The mission of the East Side Freedom Library is "to mobilize community knowledge for solidarity, advocate for justice and work toward equity for all". The library's resources and activities serve to provide historical context for the communities of Saint Paul's East Side neighborhood, create connections among them, and encourage celebration of the area's diverse cultures. Events held at the library include workshops, presentations on regional history, and tutoring as well as meetings of clubs and unions. The library also functions as a cultural center, showcasing musical performances, readings, art exhibits, movies, puppet shows, and book clubs.

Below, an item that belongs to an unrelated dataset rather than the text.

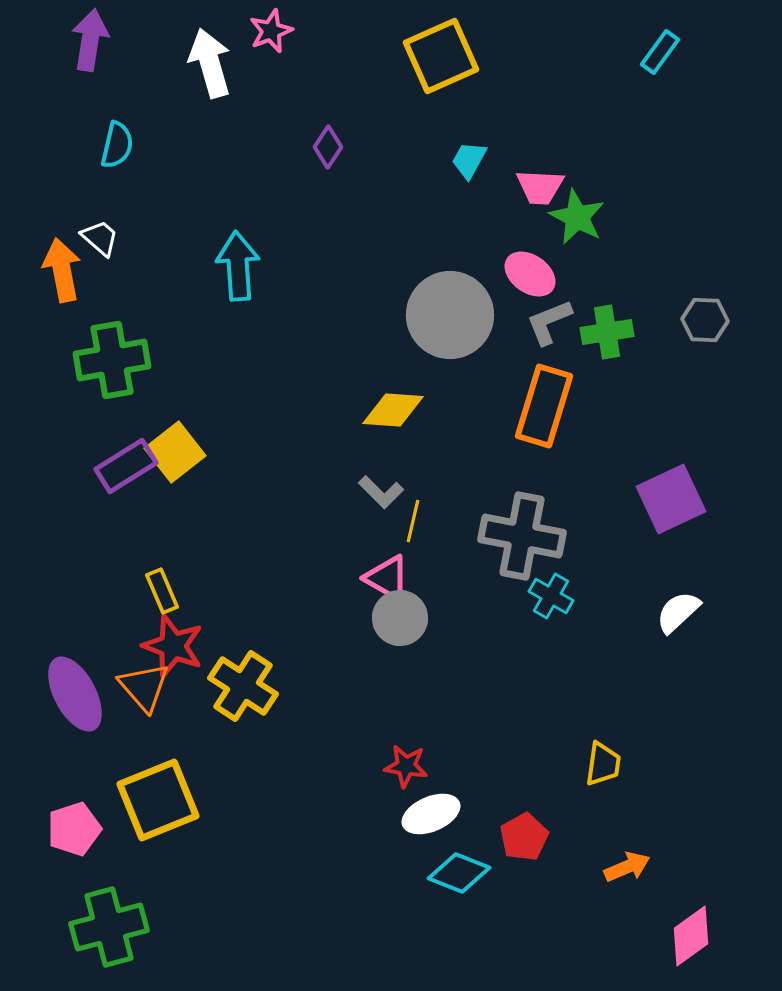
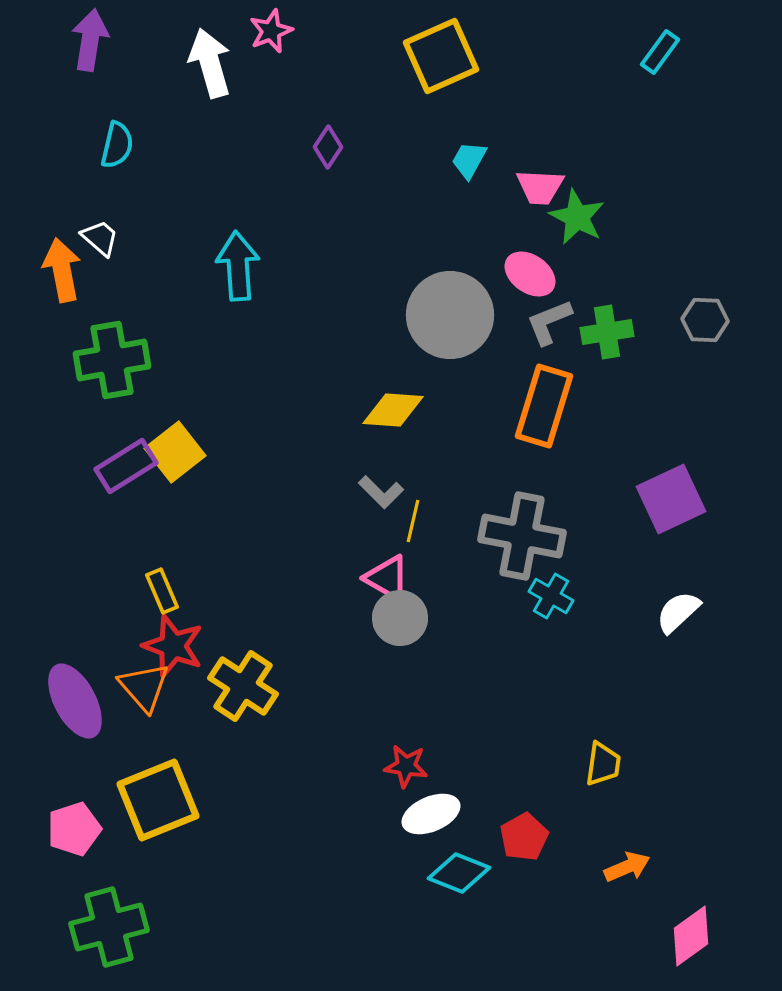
purple ellipse at (75, 694): moved 7 px down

The library's non-circulating collection of over 35,000 books and other items focuses on the regional histories of labor, African-Americans, immigration, and social movements. The collections have been developed primarily from donations from the personal libraries of a number of scholars, including co-founder Rachleff.

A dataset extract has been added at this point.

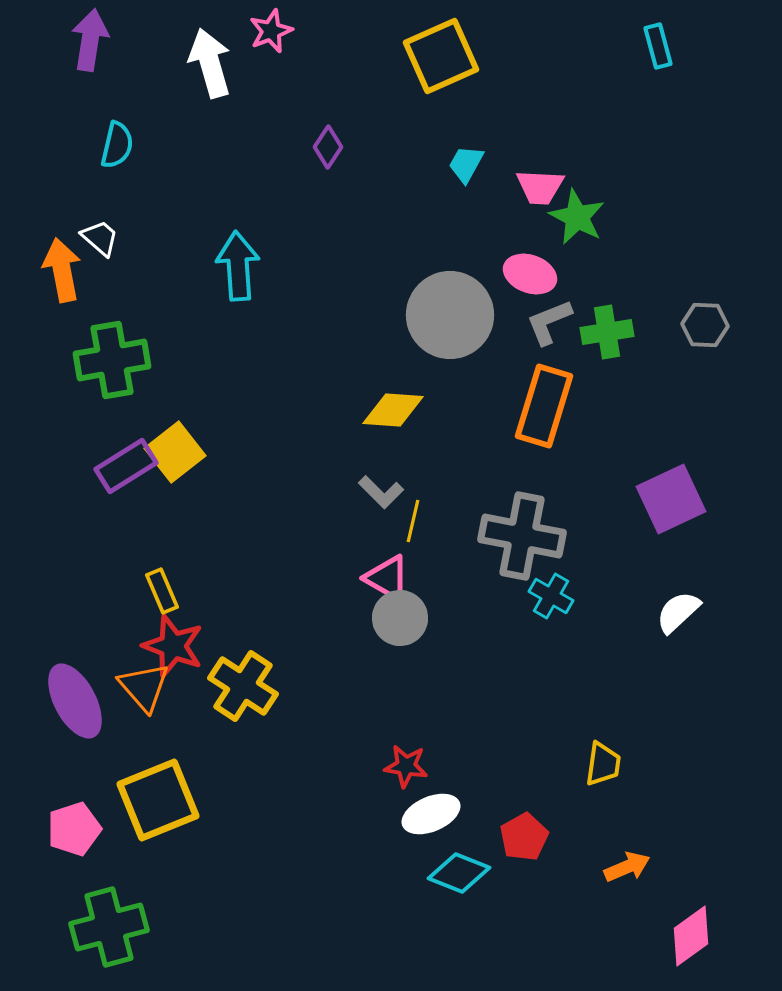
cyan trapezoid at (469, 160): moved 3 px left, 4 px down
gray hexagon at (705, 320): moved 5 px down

Since 2015, the library has also housed the Hmong Archive. This archive was established in 1999 by Marlin L. Heise, Yuepheng L. Xiong, Tzianeng Vang, and others, and is one of the largest collections of books, documents, and material objects related to Hmong culture and history. It functions as an important resource to the large Hmong community in Minnesota, as well as to educators.

== Murals ==
The East Side Freedom Library features murals by Hmong-American artist Ger (Jackie) Yang. Funded by a Knight Foundation grant, these commissioned murals depict many of the peoples and immigrant groups who have lived in the East Side of Saint Paul, including the Dakota, Hmong, and Karen peoples, African-Americans, and immigrants from Mexico and Europe. Another mural represents the history of labor movements in Saint Paul.

== Awards ==
In 2017, the East Side Freedom Library was awarded the John Sessions Memorial Award by the Reference and User Services Association division of the American Library Association. The award is given to libraries for accomplishments in highlighting the contributions of the labor movement in the United States.

The Metropolitan Regional Arts Council awarded the library its Arts Achievement Award in 2017 for commitment to arts in the region.